→ **DATA RECORDS**:
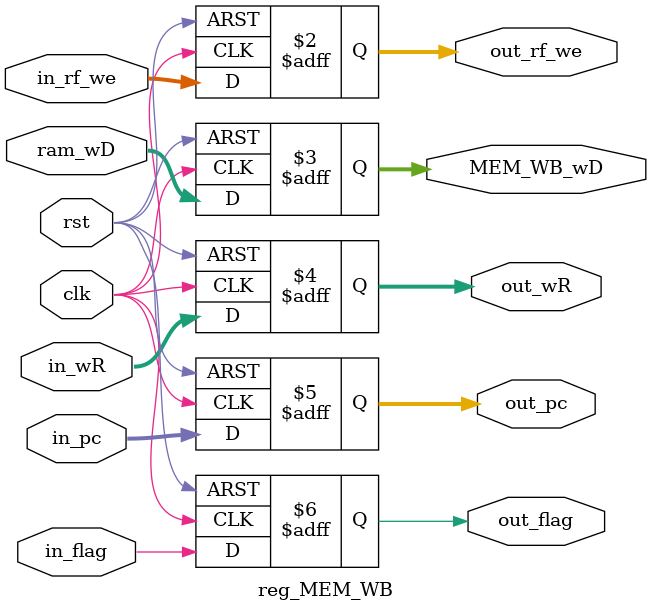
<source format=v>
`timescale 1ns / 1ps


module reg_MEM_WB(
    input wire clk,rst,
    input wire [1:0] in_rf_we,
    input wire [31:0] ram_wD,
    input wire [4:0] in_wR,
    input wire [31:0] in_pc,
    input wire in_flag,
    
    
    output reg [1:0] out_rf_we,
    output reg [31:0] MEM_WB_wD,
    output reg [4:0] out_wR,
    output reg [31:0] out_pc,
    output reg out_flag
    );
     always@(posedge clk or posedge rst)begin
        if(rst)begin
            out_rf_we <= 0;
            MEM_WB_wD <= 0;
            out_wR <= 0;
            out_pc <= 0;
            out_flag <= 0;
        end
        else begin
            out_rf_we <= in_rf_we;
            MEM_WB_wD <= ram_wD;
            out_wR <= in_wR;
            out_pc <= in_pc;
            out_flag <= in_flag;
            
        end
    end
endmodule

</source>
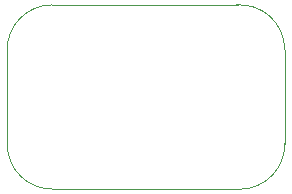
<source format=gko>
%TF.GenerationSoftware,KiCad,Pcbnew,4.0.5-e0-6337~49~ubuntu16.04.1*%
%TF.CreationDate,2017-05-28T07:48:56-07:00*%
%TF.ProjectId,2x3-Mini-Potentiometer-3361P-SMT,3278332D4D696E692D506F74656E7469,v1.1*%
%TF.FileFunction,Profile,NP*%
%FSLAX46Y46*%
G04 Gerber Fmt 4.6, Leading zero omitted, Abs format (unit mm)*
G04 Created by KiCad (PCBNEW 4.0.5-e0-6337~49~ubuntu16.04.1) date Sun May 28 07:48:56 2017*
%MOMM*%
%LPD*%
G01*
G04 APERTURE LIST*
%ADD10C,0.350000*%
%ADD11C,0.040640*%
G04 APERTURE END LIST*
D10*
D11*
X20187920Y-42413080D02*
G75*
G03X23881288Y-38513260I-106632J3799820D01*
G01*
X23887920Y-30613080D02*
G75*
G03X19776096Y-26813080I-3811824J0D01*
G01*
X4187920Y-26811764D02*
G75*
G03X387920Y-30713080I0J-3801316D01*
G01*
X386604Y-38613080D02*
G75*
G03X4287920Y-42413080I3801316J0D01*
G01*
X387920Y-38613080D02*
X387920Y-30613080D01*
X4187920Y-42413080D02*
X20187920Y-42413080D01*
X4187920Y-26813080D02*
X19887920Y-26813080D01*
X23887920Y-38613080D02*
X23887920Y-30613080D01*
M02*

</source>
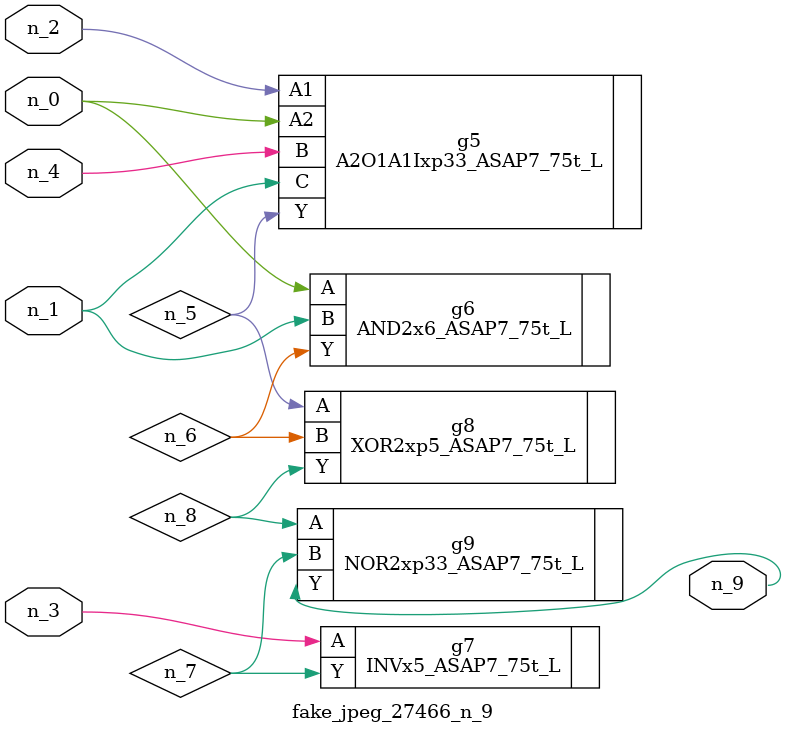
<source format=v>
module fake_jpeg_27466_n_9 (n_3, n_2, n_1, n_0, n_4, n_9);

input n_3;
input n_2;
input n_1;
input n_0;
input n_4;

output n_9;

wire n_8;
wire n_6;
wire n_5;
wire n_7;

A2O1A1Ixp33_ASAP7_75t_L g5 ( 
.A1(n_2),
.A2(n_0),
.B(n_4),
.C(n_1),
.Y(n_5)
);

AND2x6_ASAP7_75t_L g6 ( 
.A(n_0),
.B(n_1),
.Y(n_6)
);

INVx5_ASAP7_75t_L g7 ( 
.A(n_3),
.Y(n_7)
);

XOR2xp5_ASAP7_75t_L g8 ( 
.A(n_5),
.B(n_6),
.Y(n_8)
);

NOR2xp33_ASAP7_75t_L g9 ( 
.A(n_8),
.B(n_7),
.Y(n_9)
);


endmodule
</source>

--

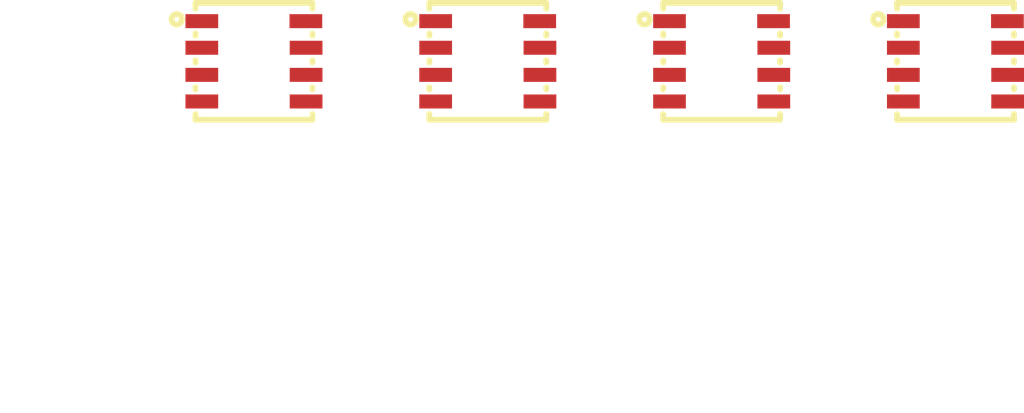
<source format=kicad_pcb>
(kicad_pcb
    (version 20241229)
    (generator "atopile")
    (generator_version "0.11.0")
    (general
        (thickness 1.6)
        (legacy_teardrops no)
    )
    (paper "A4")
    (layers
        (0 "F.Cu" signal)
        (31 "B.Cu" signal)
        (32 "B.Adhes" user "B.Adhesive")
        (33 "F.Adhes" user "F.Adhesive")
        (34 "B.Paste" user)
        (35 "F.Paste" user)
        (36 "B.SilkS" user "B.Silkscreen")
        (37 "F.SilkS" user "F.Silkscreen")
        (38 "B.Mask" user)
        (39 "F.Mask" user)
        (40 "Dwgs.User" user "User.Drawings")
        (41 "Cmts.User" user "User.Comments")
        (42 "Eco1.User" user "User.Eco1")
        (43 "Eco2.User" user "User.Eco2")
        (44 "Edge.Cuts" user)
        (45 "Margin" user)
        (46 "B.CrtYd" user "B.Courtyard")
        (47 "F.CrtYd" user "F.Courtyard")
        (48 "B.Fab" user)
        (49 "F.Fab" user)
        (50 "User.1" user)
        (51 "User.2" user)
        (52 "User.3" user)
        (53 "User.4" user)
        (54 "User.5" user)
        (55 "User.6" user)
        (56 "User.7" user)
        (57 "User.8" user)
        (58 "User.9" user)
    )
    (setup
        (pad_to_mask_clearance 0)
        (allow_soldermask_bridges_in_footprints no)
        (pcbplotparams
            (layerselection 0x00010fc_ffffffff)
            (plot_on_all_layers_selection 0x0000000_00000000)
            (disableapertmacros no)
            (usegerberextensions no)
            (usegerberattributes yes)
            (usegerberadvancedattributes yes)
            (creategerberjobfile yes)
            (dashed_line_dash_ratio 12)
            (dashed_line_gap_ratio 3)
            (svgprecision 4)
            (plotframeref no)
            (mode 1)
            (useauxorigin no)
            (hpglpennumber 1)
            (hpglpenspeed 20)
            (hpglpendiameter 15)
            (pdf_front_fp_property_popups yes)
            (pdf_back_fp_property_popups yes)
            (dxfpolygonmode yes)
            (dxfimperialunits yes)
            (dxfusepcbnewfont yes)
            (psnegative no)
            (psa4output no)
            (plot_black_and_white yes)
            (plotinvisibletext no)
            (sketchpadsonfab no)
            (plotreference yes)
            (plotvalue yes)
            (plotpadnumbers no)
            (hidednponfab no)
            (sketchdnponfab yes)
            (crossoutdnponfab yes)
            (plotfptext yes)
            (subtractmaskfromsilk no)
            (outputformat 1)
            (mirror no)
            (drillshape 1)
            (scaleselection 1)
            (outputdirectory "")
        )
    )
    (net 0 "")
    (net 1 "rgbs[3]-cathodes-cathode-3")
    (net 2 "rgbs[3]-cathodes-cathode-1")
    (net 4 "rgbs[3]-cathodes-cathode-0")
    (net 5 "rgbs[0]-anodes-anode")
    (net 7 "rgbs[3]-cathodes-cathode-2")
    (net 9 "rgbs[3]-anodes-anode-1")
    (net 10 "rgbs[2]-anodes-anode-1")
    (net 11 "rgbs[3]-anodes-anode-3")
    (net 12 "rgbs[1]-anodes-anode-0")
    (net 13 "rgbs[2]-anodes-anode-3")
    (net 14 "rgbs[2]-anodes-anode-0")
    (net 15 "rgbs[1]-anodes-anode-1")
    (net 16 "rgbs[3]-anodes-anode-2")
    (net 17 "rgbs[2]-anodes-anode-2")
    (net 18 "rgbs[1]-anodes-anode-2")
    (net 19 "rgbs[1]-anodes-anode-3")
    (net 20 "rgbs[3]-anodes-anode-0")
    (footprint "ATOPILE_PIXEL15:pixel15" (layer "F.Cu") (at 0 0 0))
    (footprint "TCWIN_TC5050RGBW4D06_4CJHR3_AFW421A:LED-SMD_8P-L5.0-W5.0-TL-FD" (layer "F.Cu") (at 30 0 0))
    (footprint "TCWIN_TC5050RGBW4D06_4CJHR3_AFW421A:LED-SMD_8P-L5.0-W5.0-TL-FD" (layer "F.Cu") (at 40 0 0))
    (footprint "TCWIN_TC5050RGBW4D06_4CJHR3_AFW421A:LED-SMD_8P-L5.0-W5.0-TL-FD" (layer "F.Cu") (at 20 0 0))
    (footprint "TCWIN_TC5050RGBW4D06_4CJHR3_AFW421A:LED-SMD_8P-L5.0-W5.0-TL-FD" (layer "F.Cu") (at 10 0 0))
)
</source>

==

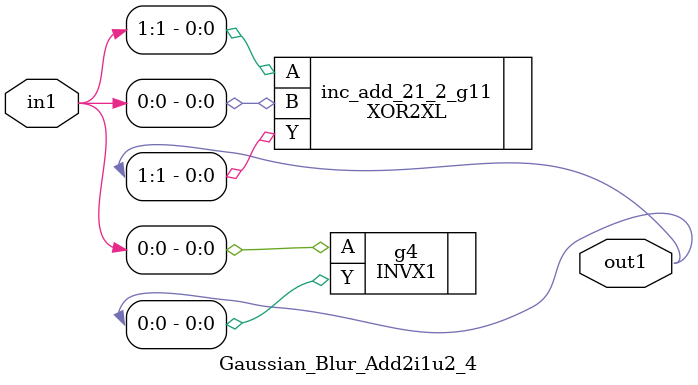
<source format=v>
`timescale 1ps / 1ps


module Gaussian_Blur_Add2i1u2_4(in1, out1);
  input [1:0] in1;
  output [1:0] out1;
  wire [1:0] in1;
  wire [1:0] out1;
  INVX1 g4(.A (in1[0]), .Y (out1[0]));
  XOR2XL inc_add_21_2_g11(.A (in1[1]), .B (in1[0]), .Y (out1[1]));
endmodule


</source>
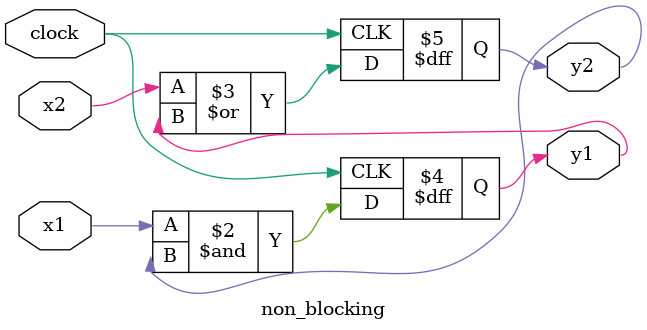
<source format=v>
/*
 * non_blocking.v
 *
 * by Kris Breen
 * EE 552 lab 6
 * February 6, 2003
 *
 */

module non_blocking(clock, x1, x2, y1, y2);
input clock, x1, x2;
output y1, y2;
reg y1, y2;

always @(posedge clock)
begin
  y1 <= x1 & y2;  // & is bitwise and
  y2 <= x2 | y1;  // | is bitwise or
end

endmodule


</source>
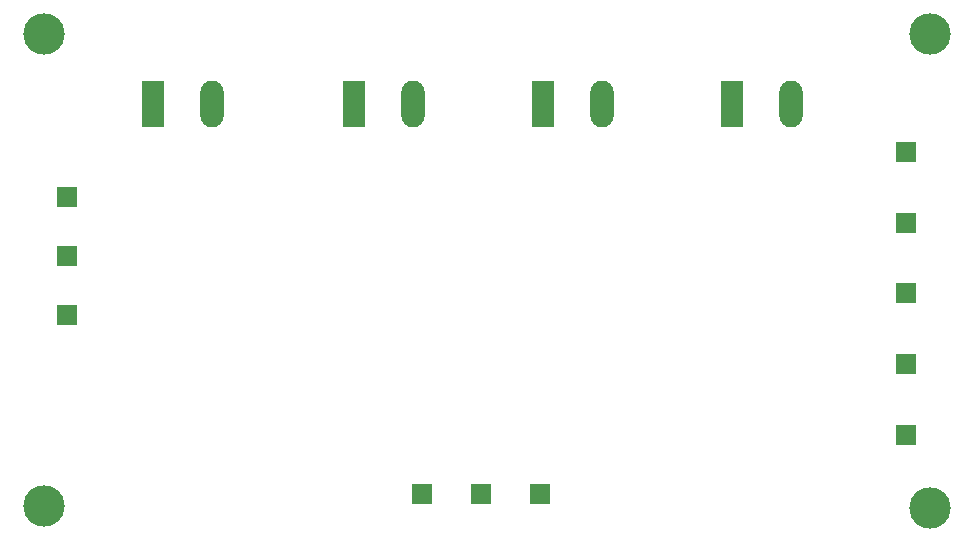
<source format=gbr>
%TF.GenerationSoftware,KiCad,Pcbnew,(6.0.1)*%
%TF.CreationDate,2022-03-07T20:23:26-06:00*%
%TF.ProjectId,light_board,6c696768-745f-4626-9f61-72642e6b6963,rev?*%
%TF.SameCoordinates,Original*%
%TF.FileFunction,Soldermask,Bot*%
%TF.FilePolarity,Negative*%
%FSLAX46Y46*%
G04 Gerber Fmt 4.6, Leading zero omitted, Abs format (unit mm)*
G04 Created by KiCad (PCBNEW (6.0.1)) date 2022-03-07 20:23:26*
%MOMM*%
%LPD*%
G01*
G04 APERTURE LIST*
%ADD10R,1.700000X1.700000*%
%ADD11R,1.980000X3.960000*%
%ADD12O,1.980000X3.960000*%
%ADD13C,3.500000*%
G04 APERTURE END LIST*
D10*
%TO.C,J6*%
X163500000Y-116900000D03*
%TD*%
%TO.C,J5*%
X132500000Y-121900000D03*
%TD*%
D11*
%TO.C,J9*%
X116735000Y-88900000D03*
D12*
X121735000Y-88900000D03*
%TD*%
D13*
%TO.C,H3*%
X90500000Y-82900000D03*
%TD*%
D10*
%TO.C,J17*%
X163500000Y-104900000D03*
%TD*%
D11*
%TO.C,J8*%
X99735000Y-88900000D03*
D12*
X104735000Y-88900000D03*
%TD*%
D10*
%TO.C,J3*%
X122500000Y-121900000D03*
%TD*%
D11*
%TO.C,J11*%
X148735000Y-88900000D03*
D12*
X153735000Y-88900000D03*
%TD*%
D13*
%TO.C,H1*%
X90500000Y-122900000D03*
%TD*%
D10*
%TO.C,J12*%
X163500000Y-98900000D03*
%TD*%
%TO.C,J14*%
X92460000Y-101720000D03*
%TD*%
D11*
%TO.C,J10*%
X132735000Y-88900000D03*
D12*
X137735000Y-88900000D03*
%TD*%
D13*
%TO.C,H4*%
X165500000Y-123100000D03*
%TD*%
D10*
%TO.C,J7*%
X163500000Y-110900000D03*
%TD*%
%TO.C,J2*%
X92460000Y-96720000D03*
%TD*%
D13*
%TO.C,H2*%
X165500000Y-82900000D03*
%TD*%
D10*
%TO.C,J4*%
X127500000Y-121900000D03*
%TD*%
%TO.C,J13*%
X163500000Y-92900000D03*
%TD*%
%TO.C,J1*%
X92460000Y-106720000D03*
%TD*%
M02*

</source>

→ **WHAT NEEDS TO BE DONE**: Please go through the data above and copy each line that has the word "FileFunction".

→ **ANSWER FOR THE TASK**:
%TF.FileFunction,Profile,NP*%
%TF.FileFunction,Soldermask,Bot*%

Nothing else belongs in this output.